My evidence for that is the progress that has been made in Iran's weapons sector in recent years, particularly in cruise missiles and what the Iranian regime calls "missile cities," although my point here is not about that development per se, but about its implications and consequences. This reflects a growing desire to accelerate the development of Iran's weapons capabilities.

When it comes to development in specific military areas, the nuclear sector, where Tehran has already accumulated a great deal of expertise, will be the immediate arena for managing the pace of development.

There are other strategic levers that could accelerate the pace of nuclear progress. Chief among these, of course, are the variables associated with the Ukraine crisis and the fact that the idea of an Iranian attack on the US has reached an impasse, as well as the difficulty of rationalizing the idea of freezing uranium enrichment capabilities to the officially announced level, 70% especially among the Iranian leadership, accustomed to maneuvering, prevarication, and lying, among other things.

All this is a kind of "political piety," one of the main philosophical pillars on which the theory of "guardians of the law" rests.

The question arises as to how the current Iranian popular protests are related to the issue of acquiring nuclear weapons, especially the IAEA report that says Tehran wants to make more progress than previously planned after installing a new set of advanced centrifuges and has already started work. This is extremely dangerous.

The protests are likely to further strengthen the Iranian regime's resolve to close the gap with nuclear weapons if it does not in fact possess them. For Tehran is very angry, claiming that the West is fomenting the protests.

It is trying to stop pressure on the regime and get the major powers to consider the consequences of possessing nuclear weapons as part of Iran's internal stability calculus, as in the case of Pakistan.

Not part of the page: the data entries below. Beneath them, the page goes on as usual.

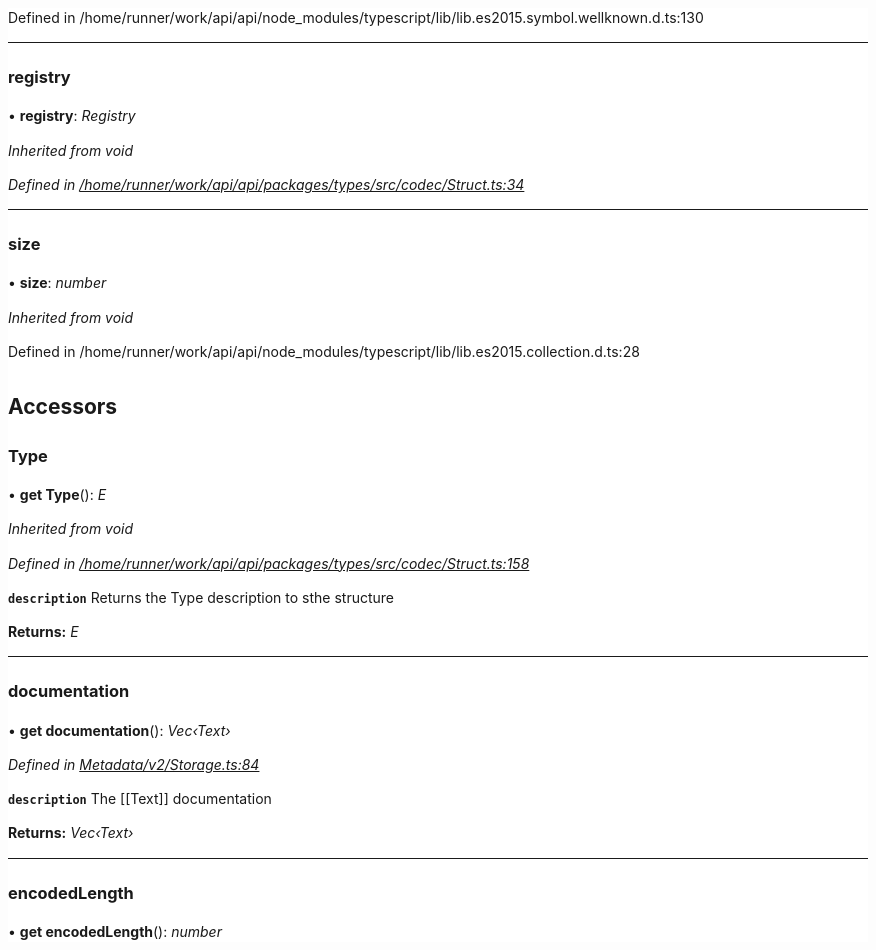 Defined in /home/runner/work/api/api/node_modules/typescript/lib/lib.es2015.symbol.wellknown.d.ts:130

___

###  registry

• **registry**: *Registry*

*Inherited from void*

*Defined in [/home/runner/work/api/api/packages/types/src/codec/Struct.ts:34](https://github.com/polkadot-js/api/blob/3b758a0d64/packages/types/src/codec/Struct.ts#L34)*

___

###  size

• **size**: *number*

*Inherited from void*

Defined in /home/runner/work/api/api/node_modules/typescript/lib/lib.es2015.collection.d.ts:28

## Accessors

###  Type

• **get Type**(): *E*

*Inherited from void*

*Defined in [/home/runner/work/api/api/packages/types/src/codec/Struct.ts:158](https://github.com/polkadot-js/api/blob/3b758a0d64/packages/types/src/codec/Struct.ts#L158)*

**`description`** Returns the Type description to sthe structure

**Returns:** *E*

___

###  documentation

• **get documentation**(): *Vec‹Text›*

*Defined in [Metadata/v2/Storage.ts:84](https://github.com/polkadot-js/api/blob/3b758a0d64/packages/metadata/src/Metadata/v2/Storage.ts#L84)*

**`description`** The [[Text]] documentation

**Returns:** *Vec‹Text›*

___

###  encodedLength

• **get encodedLength**(): *number*
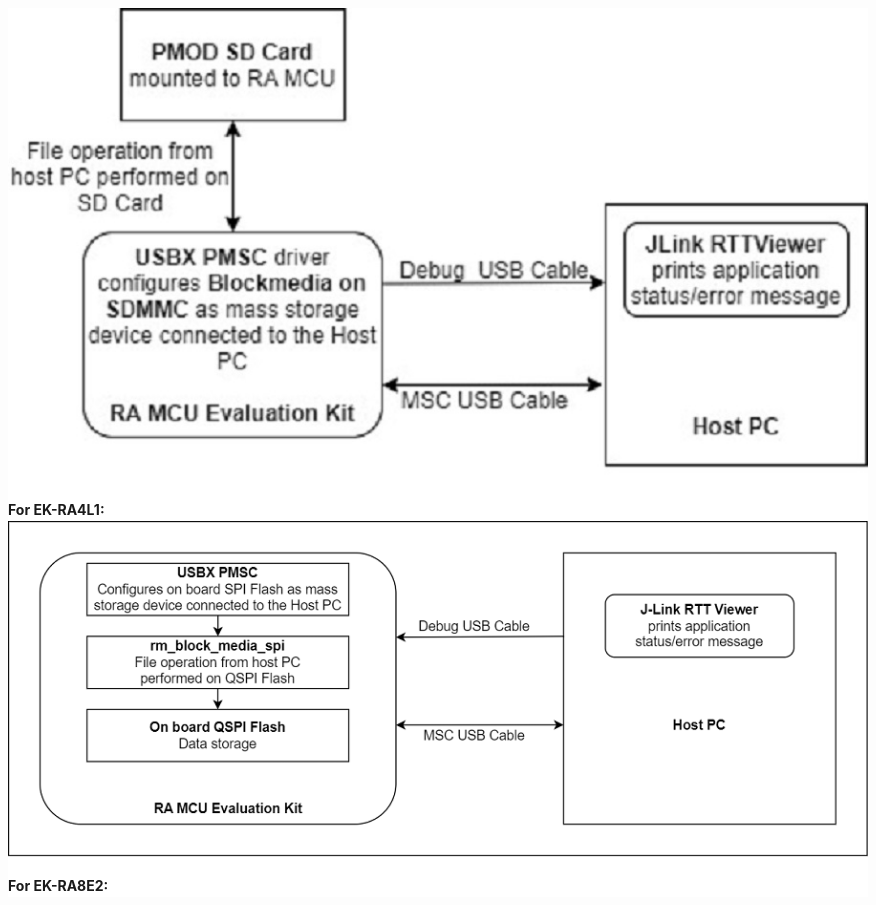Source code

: ![USBX_pmsc](images/usbx_pmsc_block_digram.jpg "USBX PMSC Block Diagram")

**For EK-RA4L1:**  
![USBX_pmsc](images/usbx_pmsc_block_digram_qspi.jpg "USBX PMSC Block Diagram")

**For EK-RA8E2:**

The troubling thing about these developments is that some in our region are downplaying the seriousness of Iran's nuclear weapons, arguing that the crisis in Ukraine proved to be a defensive deterrent. Conceptually, that is correct. But it does not negate the danger posed by nuclear weapons in the hands of a regime pursuing an expansionist project, as in the case of Iran.

It is difficult to stop the momentum of this regime and prevent it from expanding and deploying armed formations because it has weapons that some would call defensive.